Opinión

Tanto nadar para morir en la orilla

Hay una verdad fáctica incontrastable que nos enseña que la producción de riqueza es el resultado del esfuerzo conjunto entre el capital y el trabajo. De allí en más puede seguir la discusión acerca de si es mejor que el capital sea público (estatal), privado o mixto. Lo mismo en cuanto a las condiciones del trabajo y las distintas maneras de concebir la participación del Estado en la conducción o supervisión y vigilancia del proceso.

En Venezuela, desde que llegó a Miraflores el grupo que hoy gobierna, ha venido quedando claro primero que ellos desafían las reglas de la economía y segundo que esta es terca de manera que tarde o temprano sus principios terminan por imponerse, precisamente porque responden a la propia naturaleza humana.

Quienes invocan el socialismo del siglo XXI u otras denominaciones equivalentes lo que han hecho y siguen haciendo es destruir el capital, tanto privado como público, y al mismo tiempo desincentivar el trabajo prostituyéndolo con clientelismo, dádivas y demás concesiones que reducen la productividad y, por tanto, la riqueza disponible. Así y todo se ha insistido en repartir la riqueza natural a través de la renta petrolera y, una vez liquidada esta, atacar las fuentes de la generada por el esfuerzo conjunto de sus factores.
# # #
■ Explorar el material:
**a.** Indica si cada una de estas afirmaciones concuerda con el artículo de opinión sobre la economía venezolana. Responde sí o no y cita textualmente las palabras del artículo que lo deciden. (i) La producción de riqueza resulta del esfuerzo conjunto entre el capital y el trabajo. (ii) Quienes invocan el socialismo del siglo XXI han destruido solo el capital privado. (iii) Los principios de la economía terminan por imponerse porque responden a la naturaleza humana.
**b.** Prosigue el artículo de opinión sobre la economía venezolana a partir de su última oración.

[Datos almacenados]
# # #
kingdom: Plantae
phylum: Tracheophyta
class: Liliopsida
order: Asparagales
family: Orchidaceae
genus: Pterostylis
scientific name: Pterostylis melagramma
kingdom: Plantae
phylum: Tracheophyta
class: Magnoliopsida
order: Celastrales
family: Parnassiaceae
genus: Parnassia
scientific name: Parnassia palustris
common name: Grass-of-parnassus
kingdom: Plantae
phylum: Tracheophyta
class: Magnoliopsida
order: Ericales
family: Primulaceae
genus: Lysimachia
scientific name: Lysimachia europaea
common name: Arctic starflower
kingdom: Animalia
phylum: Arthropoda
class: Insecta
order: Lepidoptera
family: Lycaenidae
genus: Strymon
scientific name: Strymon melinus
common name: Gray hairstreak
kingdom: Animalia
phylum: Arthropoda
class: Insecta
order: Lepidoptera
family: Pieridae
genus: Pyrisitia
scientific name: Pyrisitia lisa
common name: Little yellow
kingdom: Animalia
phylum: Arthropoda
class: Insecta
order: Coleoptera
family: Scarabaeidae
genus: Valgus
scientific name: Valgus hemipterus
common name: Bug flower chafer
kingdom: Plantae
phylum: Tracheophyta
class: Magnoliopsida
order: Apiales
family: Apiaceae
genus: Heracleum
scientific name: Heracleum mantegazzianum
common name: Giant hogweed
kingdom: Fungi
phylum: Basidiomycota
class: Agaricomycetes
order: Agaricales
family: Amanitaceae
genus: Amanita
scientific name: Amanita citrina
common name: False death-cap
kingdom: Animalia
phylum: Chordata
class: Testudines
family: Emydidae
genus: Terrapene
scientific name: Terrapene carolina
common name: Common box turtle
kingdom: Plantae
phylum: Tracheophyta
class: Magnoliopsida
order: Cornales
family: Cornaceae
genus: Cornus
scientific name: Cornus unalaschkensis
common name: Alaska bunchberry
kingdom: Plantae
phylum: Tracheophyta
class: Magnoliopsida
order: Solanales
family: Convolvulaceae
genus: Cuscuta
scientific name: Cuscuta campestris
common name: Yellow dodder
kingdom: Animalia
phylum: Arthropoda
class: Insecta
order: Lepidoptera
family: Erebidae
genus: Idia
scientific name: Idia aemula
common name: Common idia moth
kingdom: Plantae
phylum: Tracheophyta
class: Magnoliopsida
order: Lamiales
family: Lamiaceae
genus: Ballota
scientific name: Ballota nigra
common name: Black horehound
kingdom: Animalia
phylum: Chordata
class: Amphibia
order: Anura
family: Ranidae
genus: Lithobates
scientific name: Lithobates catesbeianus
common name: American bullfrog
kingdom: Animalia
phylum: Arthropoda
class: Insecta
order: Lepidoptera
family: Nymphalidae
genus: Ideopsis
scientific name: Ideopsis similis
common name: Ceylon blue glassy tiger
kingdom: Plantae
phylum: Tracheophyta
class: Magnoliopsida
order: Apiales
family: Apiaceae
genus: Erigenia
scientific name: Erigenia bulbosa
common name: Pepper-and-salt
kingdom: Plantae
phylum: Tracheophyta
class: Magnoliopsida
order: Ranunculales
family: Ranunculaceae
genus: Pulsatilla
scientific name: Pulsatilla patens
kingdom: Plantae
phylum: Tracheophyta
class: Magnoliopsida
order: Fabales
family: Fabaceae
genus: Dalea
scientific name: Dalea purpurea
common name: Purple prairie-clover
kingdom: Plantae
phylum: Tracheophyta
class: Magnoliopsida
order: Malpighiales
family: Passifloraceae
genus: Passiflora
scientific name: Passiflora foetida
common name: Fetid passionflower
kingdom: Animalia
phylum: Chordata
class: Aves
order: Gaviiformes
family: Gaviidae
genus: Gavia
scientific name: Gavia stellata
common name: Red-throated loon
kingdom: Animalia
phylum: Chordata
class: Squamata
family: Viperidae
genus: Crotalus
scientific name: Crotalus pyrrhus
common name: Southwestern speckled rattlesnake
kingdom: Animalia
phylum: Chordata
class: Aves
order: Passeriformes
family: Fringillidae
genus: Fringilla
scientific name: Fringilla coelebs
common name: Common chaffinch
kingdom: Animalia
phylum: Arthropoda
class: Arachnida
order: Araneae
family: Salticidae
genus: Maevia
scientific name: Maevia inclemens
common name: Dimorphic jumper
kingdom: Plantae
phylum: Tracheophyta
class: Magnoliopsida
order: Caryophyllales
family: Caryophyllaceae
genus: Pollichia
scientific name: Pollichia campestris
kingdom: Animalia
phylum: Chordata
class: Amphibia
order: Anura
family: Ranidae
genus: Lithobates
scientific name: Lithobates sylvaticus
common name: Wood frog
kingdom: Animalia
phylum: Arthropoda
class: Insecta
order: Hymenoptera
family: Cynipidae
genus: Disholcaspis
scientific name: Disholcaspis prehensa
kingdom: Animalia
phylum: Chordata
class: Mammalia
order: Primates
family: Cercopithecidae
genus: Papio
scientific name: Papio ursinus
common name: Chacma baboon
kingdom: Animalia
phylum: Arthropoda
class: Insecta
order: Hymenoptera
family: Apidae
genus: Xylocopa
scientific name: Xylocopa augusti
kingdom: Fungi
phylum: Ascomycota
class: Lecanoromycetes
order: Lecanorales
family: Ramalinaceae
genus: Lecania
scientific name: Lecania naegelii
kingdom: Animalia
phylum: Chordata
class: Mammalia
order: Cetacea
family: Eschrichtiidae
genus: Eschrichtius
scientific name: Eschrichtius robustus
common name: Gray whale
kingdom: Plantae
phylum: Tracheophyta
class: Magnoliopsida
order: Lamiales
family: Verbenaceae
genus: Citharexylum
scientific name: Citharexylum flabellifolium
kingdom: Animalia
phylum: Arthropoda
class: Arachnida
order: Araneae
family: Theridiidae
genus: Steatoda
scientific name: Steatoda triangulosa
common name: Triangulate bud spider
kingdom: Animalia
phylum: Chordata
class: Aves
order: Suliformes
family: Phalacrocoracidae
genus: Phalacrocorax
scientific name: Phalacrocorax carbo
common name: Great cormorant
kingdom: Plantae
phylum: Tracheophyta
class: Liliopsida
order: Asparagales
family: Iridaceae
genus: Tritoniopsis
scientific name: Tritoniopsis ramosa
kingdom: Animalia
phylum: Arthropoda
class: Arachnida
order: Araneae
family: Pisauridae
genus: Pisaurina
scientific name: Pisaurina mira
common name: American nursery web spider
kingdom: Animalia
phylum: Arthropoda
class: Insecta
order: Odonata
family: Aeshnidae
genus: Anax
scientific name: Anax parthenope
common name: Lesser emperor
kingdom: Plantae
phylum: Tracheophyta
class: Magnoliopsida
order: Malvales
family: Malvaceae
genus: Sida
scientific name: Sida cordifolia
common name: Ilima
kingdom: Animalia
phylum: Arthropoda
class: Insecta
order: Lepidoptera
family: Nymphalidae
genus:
# # #
■ Resultados del ejercicio:
**a.**
(i) Sí: «la producción de riqueza es el resultado del esfuerzo conjunto entre el capital y el trabajo».
(ii) No: «destruir el capital, tanto privado como público».
(iii) Sí: «sus principios terminan por imponerse, precisamente porque responden a la propia naturaleza humana».

**b.**
Esa es la situación a la que hoy hemos llegado como resultado del manejo irresponsable de unas aguas que necesariamente conducirían a estos lodos. Cuando ya el ahogo es inminente, la solución que se adopta es la de dar la estocada final al capital y liquidar la posibilidad de generar el trabajo que permita a la población proveerse de su canasta familiar y demás bienes. Lo anterior es tan válido para las empresas de capital privado como público toda vez que estas últimas hace rato que han venido transitando irremediablemente y sin excepción hacia la quiebra.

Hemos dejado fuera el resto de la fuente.